Corson-Rikert says that VIVO is concentrating more on the organizational and net working aspects by finding connections between people. However, he considers this a complementary effort. Approaching VIVO with the idea that the seven local sites can extend their individual ontologies is also relatively new in terms of a broad application of this kind of model. “And if we can make that work successfully, I think that will be a major contribution of the project,” says Corson-Rikert. There will always be special cases to work with, “and there’s often the rub of ‘I like 90% of what you do, but I have 10% that I have to do differently.’” The goal is to find the commonality that multiple disciplines and organizations can work with and build upon.
He points to the mashup trend during the past 2 years.

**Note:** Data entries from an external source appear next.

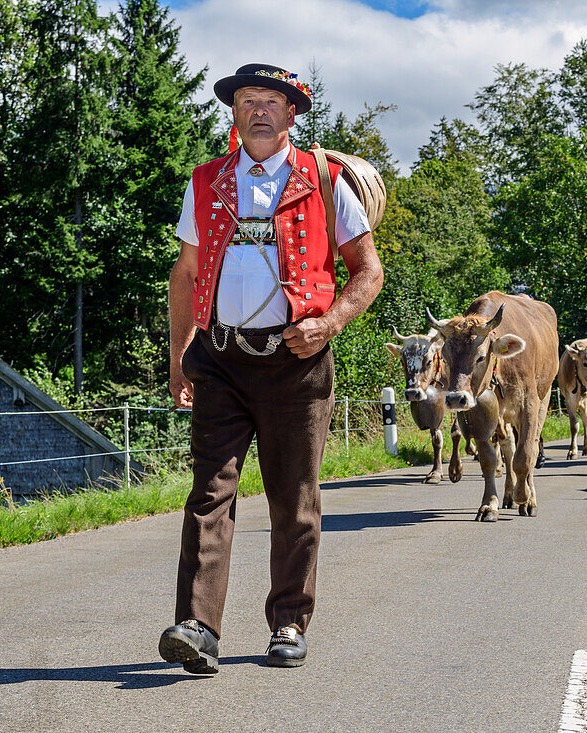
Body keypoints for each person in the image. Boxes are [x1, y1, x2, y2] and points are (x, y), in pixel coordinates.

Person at [159, 63, 384, 673]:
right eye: (248, 100)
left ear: (292, 114)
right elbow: (184, 275)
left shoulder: (325, 180)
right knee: (209, 493)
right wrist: (180, 353)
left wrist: (329, 324)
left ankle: (288, 621)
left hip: (297, 361)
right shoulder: (205, 183)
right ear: (233, 113)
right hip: (221, 358)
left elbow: (368, 272)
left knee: (294, 498)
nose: (259, 109)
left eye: (272, 101)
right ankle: (197, 626)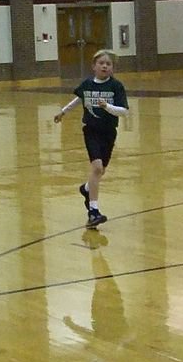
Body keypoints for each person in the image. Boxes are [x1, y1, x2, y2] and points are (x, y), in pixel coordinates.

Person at [55, 49, 129, 229]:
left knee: (101, 171)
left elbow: (124, 111)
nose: (104, 66)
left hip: (109, 132)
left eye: (108, 64)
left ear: (112, 68)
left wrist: (108, 107)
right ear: (93, 66)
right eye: (101, 63)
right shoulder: (87, 84)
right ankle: (93, 211)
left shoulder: (116, 86)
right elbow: (79, 99)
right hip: (91, 130)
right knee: (96, 168)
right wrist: (63, 112)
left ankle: (86, 189)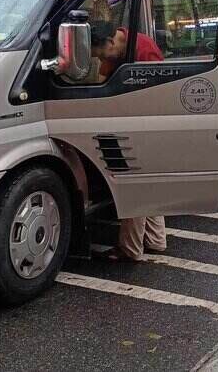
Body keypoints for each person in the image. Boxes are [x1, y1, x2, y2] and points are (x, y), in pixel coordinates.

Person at [89, 20, 169, 260]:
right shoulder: (113, 50)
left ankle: (130, 249)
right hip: (129, 118)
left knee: (134, 185)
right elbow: (100, 82)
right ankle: (156, 240)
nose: (102, 59)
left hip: (147, 122)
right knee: (148, 185)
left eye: (101, 54)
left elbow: (158, 91)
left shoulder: (144, 48)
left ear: (111, 42)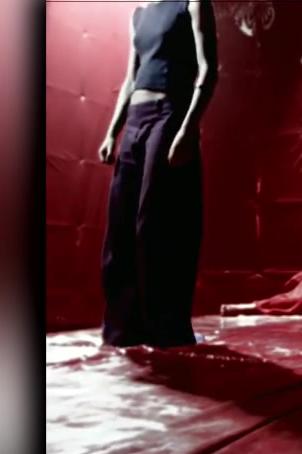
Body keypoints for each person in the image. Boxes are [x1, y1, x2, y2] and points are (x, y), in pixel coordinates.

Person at [97, 0, 218, 348]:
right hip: (136, 119)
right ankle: (124, 329)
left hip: (169, 113)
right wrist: (113, 132)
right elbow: (130, 80)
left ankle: (165, 327)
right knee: (120, 225)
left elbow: (209, 69)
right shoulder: (138, 13)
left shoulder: (191, 3)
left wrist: (188, 129)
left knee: (154, 222)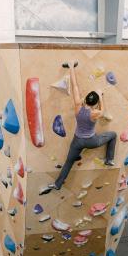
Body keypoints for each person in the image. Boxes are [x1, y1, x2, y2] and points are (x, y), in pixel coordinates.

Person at [40, 62, 117, 195]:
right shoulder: (95, 113)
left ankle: (57, 184)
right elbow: (103, 110)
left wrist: (71, 67)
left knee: (68, 162)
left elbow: (75, 86)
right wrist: (101, 96)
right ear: (95, 103)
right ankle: (109, 160)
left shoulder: (78, 106)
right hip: (91, 141)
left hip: (77, 141)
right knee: (113, 135)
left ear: (85, 99)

People are getting clever with Google maps and tools where they essentially grab part of one webpage and combine it with information from another website. The semantically linked data that is now available to the community can do all of that too, but the quality of the structured data is much more refined with labeled text and defined terminology. “That additional level of structural information will enable the whole world of mashup technology to scale to an entirely new level,” he says.
He doesn’t see the semantic web as nirvana since there are still issues of data redundancy. Plus, there are vocabularies being used differently, and there’s no single global vocabulary of content to model the world. Take fish, for example, says Corson-Rikert. Think about the whole notion of fish as biological organisms, as food, as an industry, as part of the restaurant industry, in terms of nutrition and health issues, and even the marketing and selling of fish. The semantic web won’t clear up all of these problems of context and clarity across these domains, “but we have better technology in which to get data into a common framework, exchange it, and ask machines to translate and connect data,” he says.
Commercial search engines, such as Sig.ma and Noesis, are starting to use semantic search technology. For the past 15 years, using metatags in webpages has been a primitive way to add annotations. RDFs [resource description frame works] are also ways to take that data even further, Corson-Rikert says. RDFs provide more structured tags for information within webpages that Google and major search engines are beginning to pick up, and they now have the technology to read that content to do more intelligent linking, he says.
“We’re not sure at what point the average consumer will know that the semantic web is more effective,” says Corson-Rikert. Search will become more relevant and the connections more targeted. Google is doing research into this, as well as Yahoo! and Bing and other search engines. They may gain more traction in the semantic search industry by being able to do better natural language processing and using these somewhat more structured sources of information to provide better responses.
“I think the significance of what we’re doing is providing more coherence in how data is provided to the national network,” says Corson-Rikert. “We’re trying to use our structure both to deliver better quality data in terms of what we know people are giving us while giving them the flexibility to let them do localized specialization.”